An investigative reporter for New Times found that State Farm has a national policy of underpaying claims. The policy even extends to dragging out lawsuits that any disappointed claimants might file against them in order to increase the cost of litigation to the point of forcing them to settle for less than the policy is worth.
You can go to the web page of Grass Roots South Carolina (www.scfirearms.org) and see the whole story with a very nice piece of artwork to represent Snake Farm Insurance Company.
After you have canceled your Snake Farm insurance policy, you might want to let them know why. Mr. Edward Rust is the president of State Farm Fire and Casualty Company in Bloomington, IL. The phone there is 309-766-2311.
And don't forget to let Prudential know why you have cancelled them if you have a policy with them. Their phone number at their Newark, NJ headquarters is: 1-800-562-8838.
See the archives at http://www.gunowners.org/radio.htm to listen to my interview on Live Fire with Gary Atkinson.
But as an avid gun collector and NRA member, I have a right to "cancel" them as my insurance company ad take my business elsewhere.....
As an American citizen, I have the right to voice my displeasure with this companies policies to like minded folk to ensure they do not use this company...
Geeeee State Farm......Did I just hear the beginning of a stampede???
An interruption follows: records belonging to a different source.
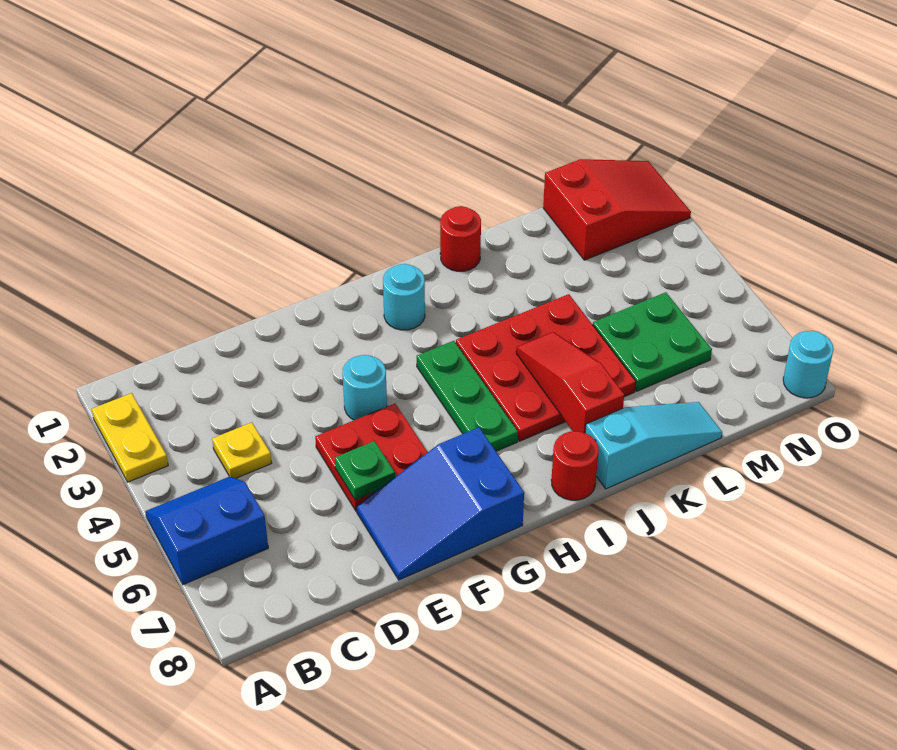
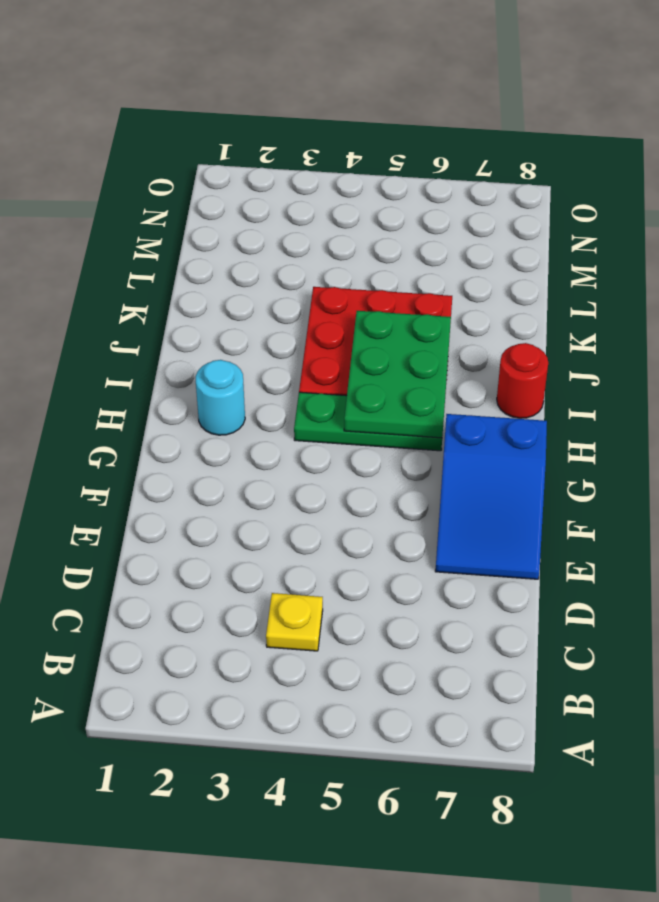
green 2x3 plate [344,311,451,438] -> red 1x3 slope [516,332,624,433]
none -> yellow 1x2 plate [92,393,168,482]
none -> blue 2x2 slope [145,476,268,585]
none -> red 2x2 plate [315,404,428,511]

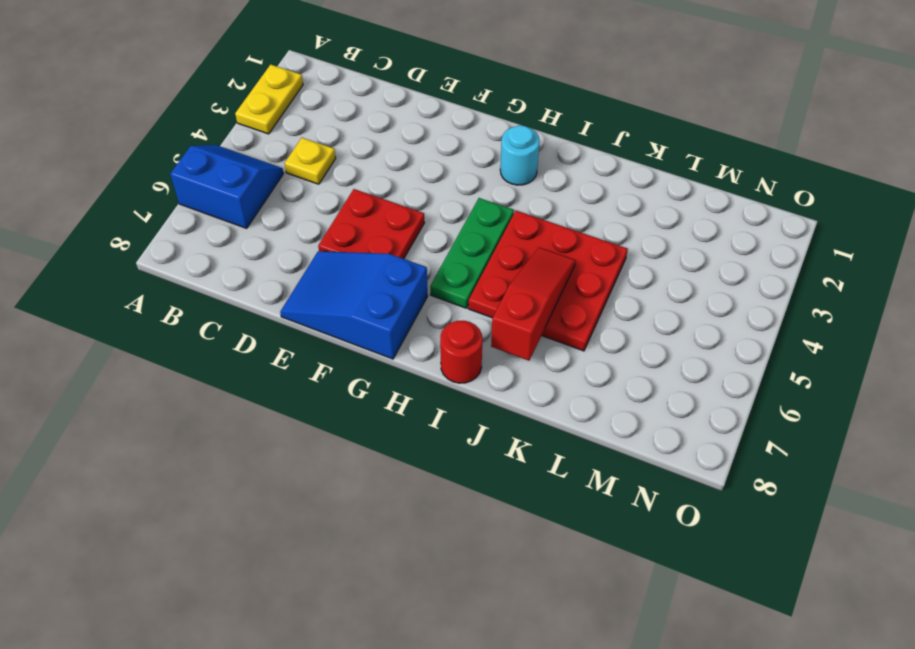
none -> cyan 1x1 round brick [342,355,387,420]
none -> red 1x1 round brick [440,206,481,271]
none -> cyan 1x3 slope [585,402,722,489]

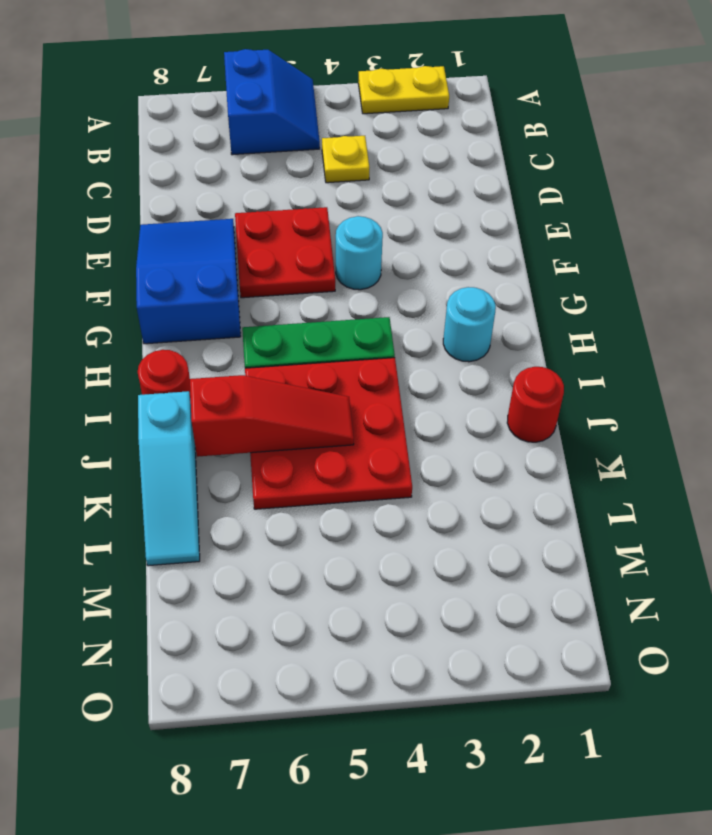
none -> green 2x2 plate [593,292,712,391]
none -> red 2x3 slope [543,159,691,260]
none -> cyan 1x1 round brick [783,331,834,398]

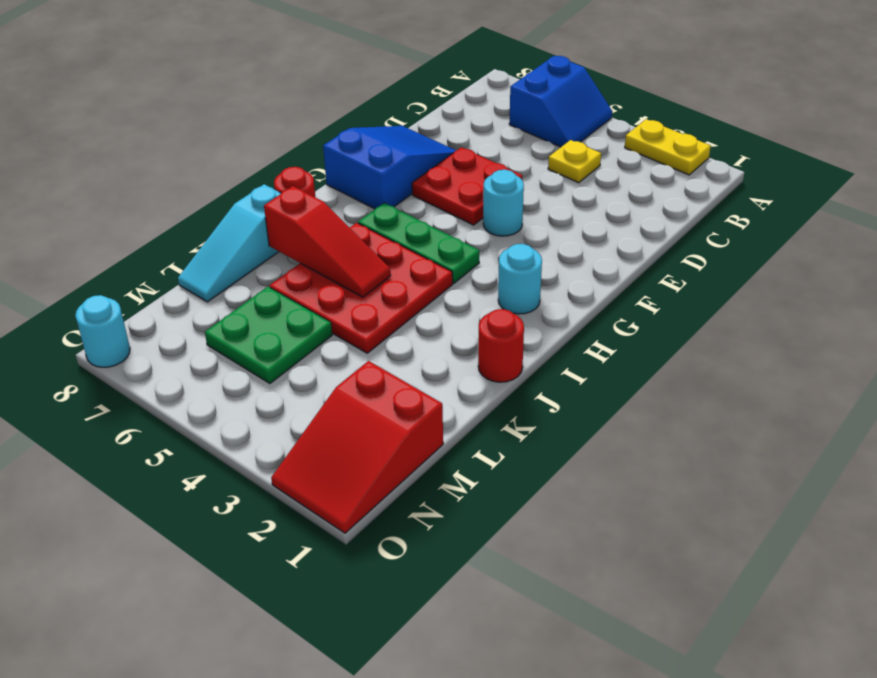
none -> green 1x1 plate [335,441,395,500]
Even gun owners who just have hunting rifles will stand with those who collect a variety of guns.....Some dumba$$ actuary at State Farm probably believed that this was a small segment of society, so who cares.......The guy/gal just doen't understand gun owners and NRA members......We all swing together....
I'm a Life NRA member & shooting instructor, have been with State Farm for many years - home, two vehicles, small business. I know my insurance agent well enough to sit down and discuss the situation - after sending him this post.
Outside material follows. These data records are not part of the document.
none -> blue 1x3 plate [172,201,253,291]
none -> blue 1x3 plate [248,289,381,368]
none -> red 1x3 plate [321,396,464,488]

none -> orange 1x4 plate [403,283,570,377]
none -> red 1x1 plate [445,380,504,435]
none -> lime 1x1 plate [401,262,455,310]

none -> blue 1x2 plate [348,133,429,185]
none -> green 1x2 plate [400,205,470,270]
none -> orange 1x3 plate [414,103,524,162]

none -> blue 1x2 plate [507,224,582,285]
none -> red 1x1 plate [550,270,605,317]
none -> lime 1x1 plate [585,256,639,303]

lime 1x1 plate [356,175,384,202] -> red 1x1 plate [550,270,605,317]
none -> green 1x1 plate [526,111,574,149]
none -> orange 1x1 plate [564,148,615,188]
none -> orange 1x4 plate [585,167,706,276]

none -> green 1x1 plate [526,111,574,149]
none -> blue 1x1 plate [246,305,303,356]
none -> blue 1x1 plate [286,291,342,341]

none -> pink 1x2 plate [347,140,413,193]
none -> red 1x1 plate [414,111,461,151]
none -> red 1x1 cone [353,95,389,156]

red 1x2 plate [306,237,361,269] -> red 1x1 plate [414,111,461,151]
Insurance is a necessary, irritating evil. Most of these companies don't work hard enough to separate out the high-risk people from those of us who just never have a claim that results from negligent behavior.
Our Sportsmen's Club has over 2300 members and I would not be shy about bringing the anti-gun posture up. This should be interesting.
It's a good time for gunowners the NRA to get the word out that a boycott of SF and the Pru are in order.
Pass the word...
But that may be because I live in a region where an insurance company couldn't find clients without insuring gunowners - the South!
They even put "extra riders" on my collection ... only asking the value, not the makes and models.
The Conservative Monitor Received the following note regarding this article. It is a statement reputedly from State Farm Insurance to an interested reader who researched the matter further. The Conservative Monitor is making further inquiries regarding the facts of the case.
State Farm insures millions of gun owners, likely the most of any insurer in the United States -- many of whom are our own agents and employees. We provide firearms property and liability coverage automatically as part of our homeowners insurance policy. We also have personal articles and personal liability policies that cover firearms and the lawful use of those firearms by our policyholders. Our homeowners policy covers the liability exposure for normal recreational shooting and hunting activities for policyholders and guests. In general, deciding whether to provide or continue insurance coverage involves examining every situation (risk) on its own merits. When the risk presented exceeds our expectations of normal recreational shooting, it may become a necessary business decision to decline coverage. A reasonable level of shooting activity would be within the parameters of intended coverage. State Farm works very hard to earn and keep the business of its customers; it is a very serious matter when we feel we must end a relationship with a policyholder. Our insurance decisions are based on the individual facts at hand and the level of risk involved. We hope this information demonstrates that State Farm Insurance is not opposed to the reasonable and responsible ownership and use of firearms.
Thank you for the opportunity to respond.